After Alice Fell(54)



“I don’t understand.”

“It’s necessary, sometimes.” Miss Clough’s starched apron scrapes against her skirts as she passes me, stops at the metal, leans her ear to it. She glances back at me. “I don’t believe in it, not as much as the doctors use it.”

She blows out a breath before listening again at the door. “Bring in a harridan and she’ll leave a saint. At least temporarily. Sometimes for good. I’ve seen it work, bring some ease.”

“My sister?”

“Yes.” She pushes open the door and waves me to follow. “Sometimes.”

“Beatrice Beecham?”

She chucks her head and clicks her tongue. “Yes.”

Her apron saws and shifts, echoing in the narrow hall as we sprint to a stairwell at the far end. She lifts her skirts with one hand, the fingers of her other running along the twisted iron banister. We climb two flights. She stops only long enough at the next floor’s landing to peer over the railing before proceeding up the next flight of stairs. At the top, the only light comes from a bare pipe and a single blue-white flame.

“There’s only two ways in here. Up these stairs or through from the main landing. And only one way to the roof.” I follow her gesture. “One flight up.”

My heart thuds and then jitters and knocks.

Miss Clough fingers the keys on her waist, frowns, and stares at each. She opens her mouth, then closes it and gives a shake of her head. “I was surprised she was transferred here. It doesn’t happen often. Most never leave this floor.”

She makes quick work of lighting an oil lamp stored in an inset on the wall. She takes it up by the handle. Her eyes flick back and forth as she stares at me. Then with a shrug, she turns away to slide a key to the lock. Three keys to three locks.

Miss Clough looks at me over her shoulder, puts her finger to her lips, then pushes the door open.

Here there are no benches. No long window at the end of the way. No women sewing. Closed doors, each with a narrow hatch to deliver food or a glance. Paper cards slipped in brass holders just below the hatch’s shelf.

Caroline Merritt 3768

Dorothea Ott 3624

Elizabeth Atkins 4669

Another name. Another number. They are behind the doors. They listen. There’s a tapping sound to my right. A chatter of teeth and whimper from the left. We pass two rooms, empty but for green glazed walls and single cots. The window is painted white. There is no ceiling lamp nor bedside table. The meager hall light casts most of the room in shadow.

Miss Clough touches my elbow. She tips her head toward another open door and holds the lamp up.

“Her room?” I whisper.

She nods and keeps the lantern high. Her hand shakes. The flame quivers and flares.

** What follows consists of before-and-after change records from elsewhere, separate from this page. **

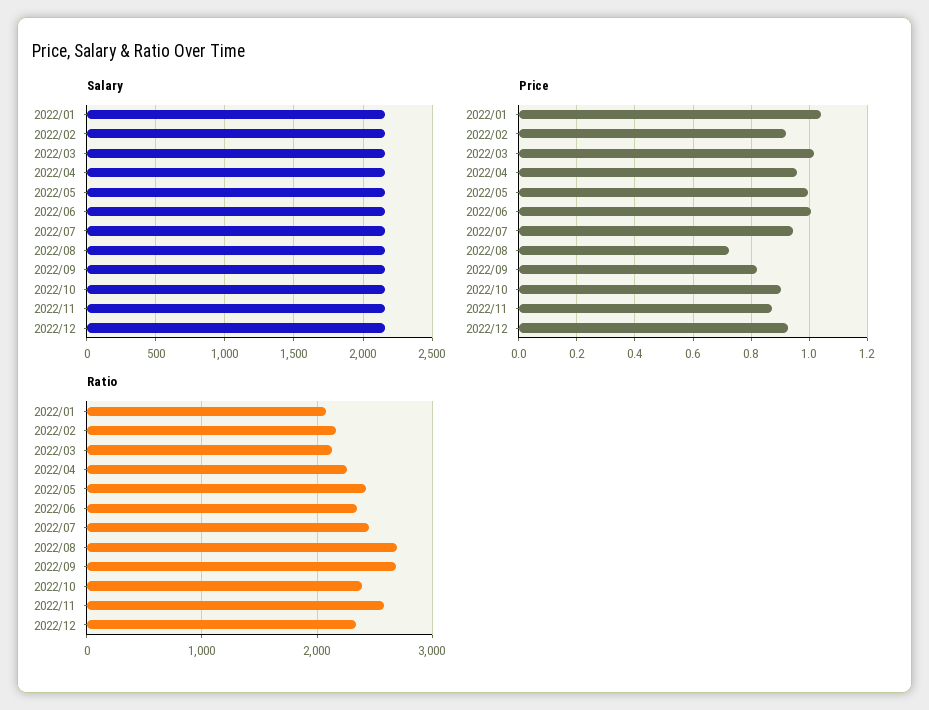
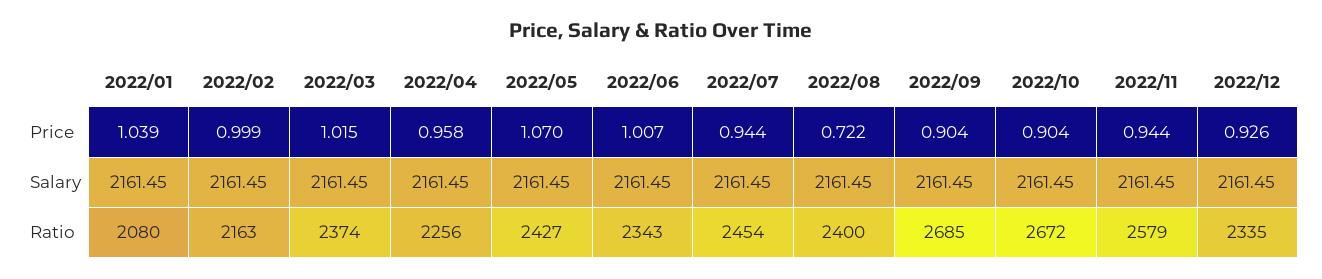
Price, 2022/02: 0.925 -> 0.999
Price, 2022/05: 1 -> 1.07
Price, 2022/09: 0.825 -> 0.904
Price, 2022/11: 0.875 -> 0.944
Ratio, 2022/03: 2100 -> 2374
Ratio, 2022/08: 2700 -> 2400
Ratio, 2022/10: 2400 -> 2672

I am afraid of her. Miss Clough with her starched skirt holds the lantern to the last doorway they will pass through.

If I take a step under the lintel, will the door slam on me too? I laugh, try to dislodge the thought, but my mouth fills with bile.

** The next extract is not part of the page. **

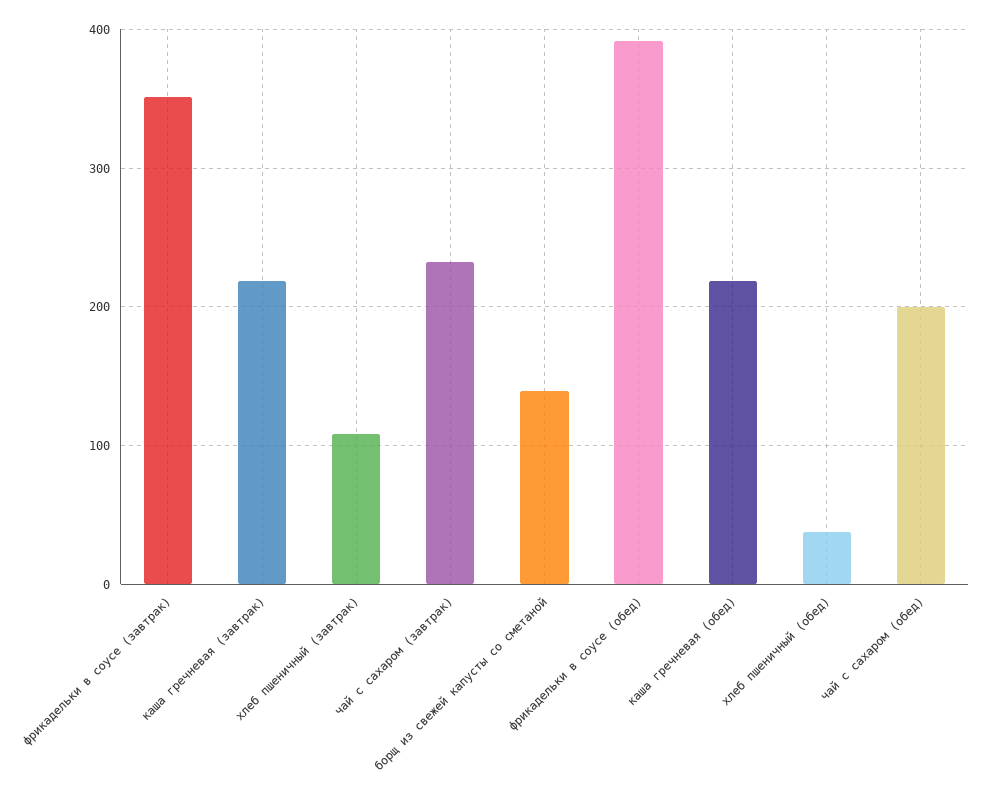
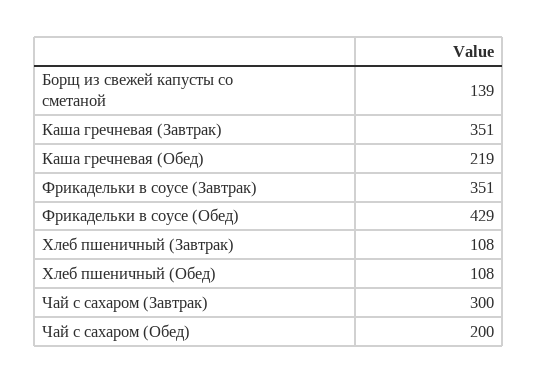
каша гречневая (завтрак): 220 -> 351
чай с сахаром (завтрак): 230 -> 300
фрикадельки в соусе (обед): 390 -> 429
хлеб пшеничный (обед): 40 -> 108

She seems to know. Waits with that shuddering lamp. And perhaps out of kindness—or clever in the way one lures a cat—she walks in first.

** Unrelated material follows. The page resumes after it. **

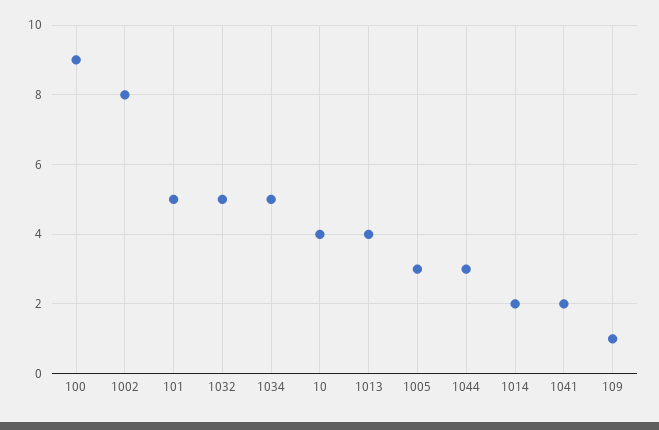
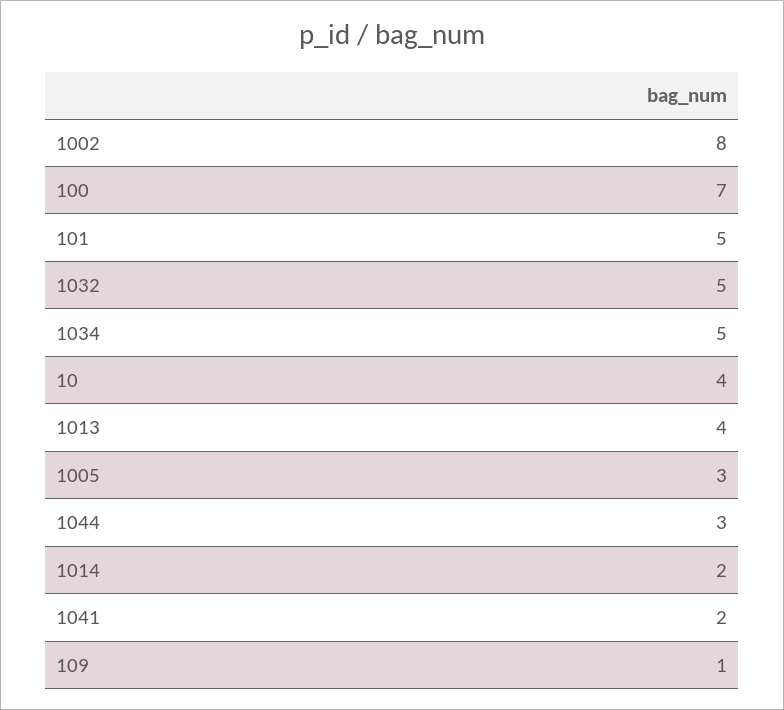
100: 9 -> 7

This is Alice’s final room. A floor of oak and walls that stink of bleach and new paint. A metal cot, leather straps neatly buckled across the striped mattress. A pillow bare of covering, discolored along the bottom edge from drool and saliva. The detritus of fevers and deep dreams. The pipe for the gaslight, now idle, caged in a tight weave of iron. An iron plate over the lock on the door. Impossible to pick.

“You see?” She touches the plate, then arcs her lamp, and the glaze of umber light catches on the armrests of the room’s singular chair. Here, too, are leather straps. And here, too, are footrests and bindings. And at head level, a box swung open now on its hinges. A round hole for the neck. A cabinet lock and bolt at the temple. Just like the drawing.

I stumble back. “What is this?”

“It reduces the mania.”

“She’s afraid of the dark.” I round on her. “This is what you do?” My voice is pebbles and spit. I grab for her, but she flinches away. Her mouth opens and shuts like a fish.

She waves her hand to quiet me. Because I’m moaning, loud and low, and she wants it to stop. I press my palms flat to my face, push hard against my cheekbones. My knees buckle. “How could you do this? The dark—”

“I gave her a lamp.” She stands beside me, setting the lamp to the small side table, so it lights the cot’s frame. White paint scratched down to the rust and metal. “I care for these women. I listen to these women.”

“But she’s still dead.”

“Yes, she is.”

“So you didn’t listen to her.”

“She was much troubled. She said—”

“She never spoke.”

“But she did. In her way.”

“No. Not since . . .” My stomach twists as I look at the woman. “I don’t believe you.”

“She sang sometimes. Nothing that made any sense—but it was sweet. And it was how she signaled to Kitty.”

“I don’t understand.”

“To say it was safe. They were close. Sometimes it was a warning.”

“Where are the complaints she made? About her treatment? About the other woman?” I dig my fingers into my palm. “There are records.”